U.S., N. Korea May Discuss Counterfeit Issue

U.S.-North Korean talks could be held next week in New York on administration charges that Pyongyang has counterfeited U.S. dollars, allegations that have prompted the communist state to boycott nuclear disarmament negotiations, a State Department official said Thursday.

The official said Li Gun, head of the North American division of the North Korean Foreign Ministry, is likely to meet with State and Treasury Department officials on March 4 at Pyongyang's U.N. mission.

Last year, the U.S. slapped restrictions on a Macao bank and North Korean companies it said were involved in illicit activity, including counterfeiting, money laundering and funding weapons proliferation.

North Korea reacted angrily to the sanctions. It has refused to continue participating in six-party discussions aimed at achieving nuclear disarmament on the Korea Peninsula.

The State Department official who discussed the possibility of talks next week asked not to be identified because he was not authorized to speak on the record.

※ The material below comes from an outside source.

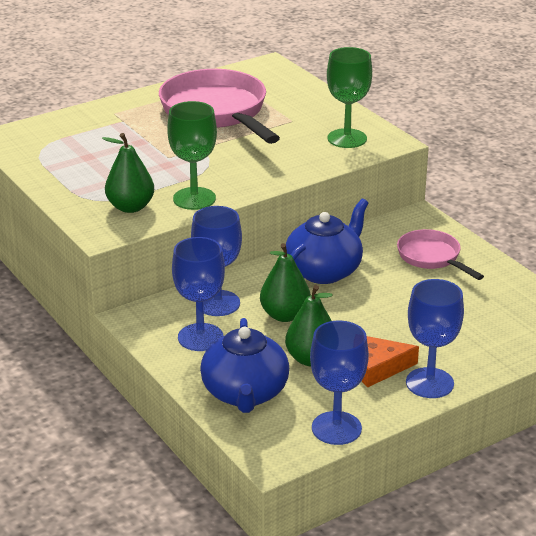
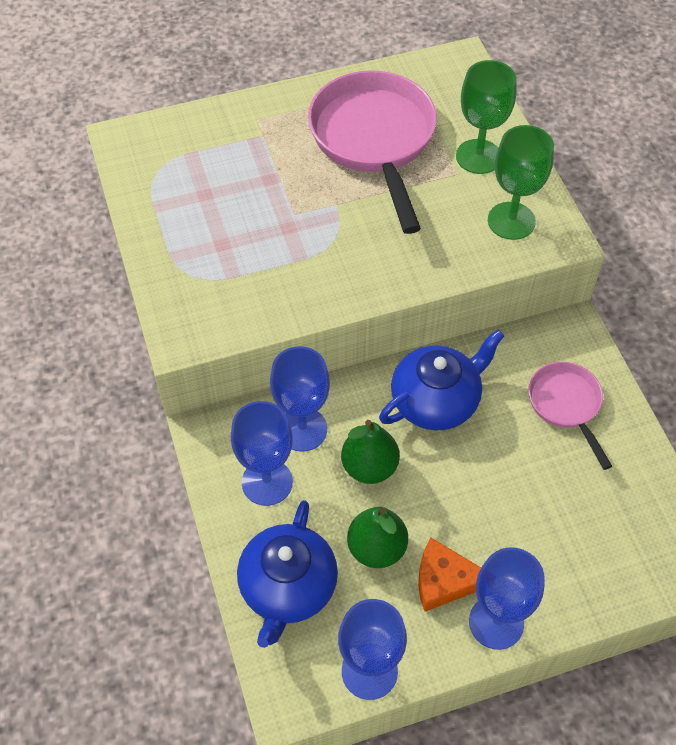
camera: 15 degrees right, 25 degrees up
(130, 207) = (225, 297): green pear -> none
(194, 198) = (300, 297): green goblet -> green goblet (478, 156)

The prospect of a meeting was first reported Thursday in the South Korean press.

Six-party talks have been stalled since November. The United States is seeking the verifiable dismantling of North Korea's nuclear weapons in exchange for economic benefits from Washington and other countries involved in the disarmament negotiations.

The Bush administration has insisted there was no link between the sanctions and the six-party deliberations.

The administration offered months ago to brief the North Koreans on U.S. laws governing the decision to impose the sanctions. At the time, North Korea said it was not interested but the possibility of talks next week indicates that Pyongyang may have had a change of heart.

The State Department official declined to speculate on whether the New York talks, if they take place, could lead to a North Korean commitment to return to the six-party discussions.

Only rarely have North Korean officials traveled to the United States for official talks. There have been occasional U.S.-North Korean encounters in Beijing and other Asian venues in recent years.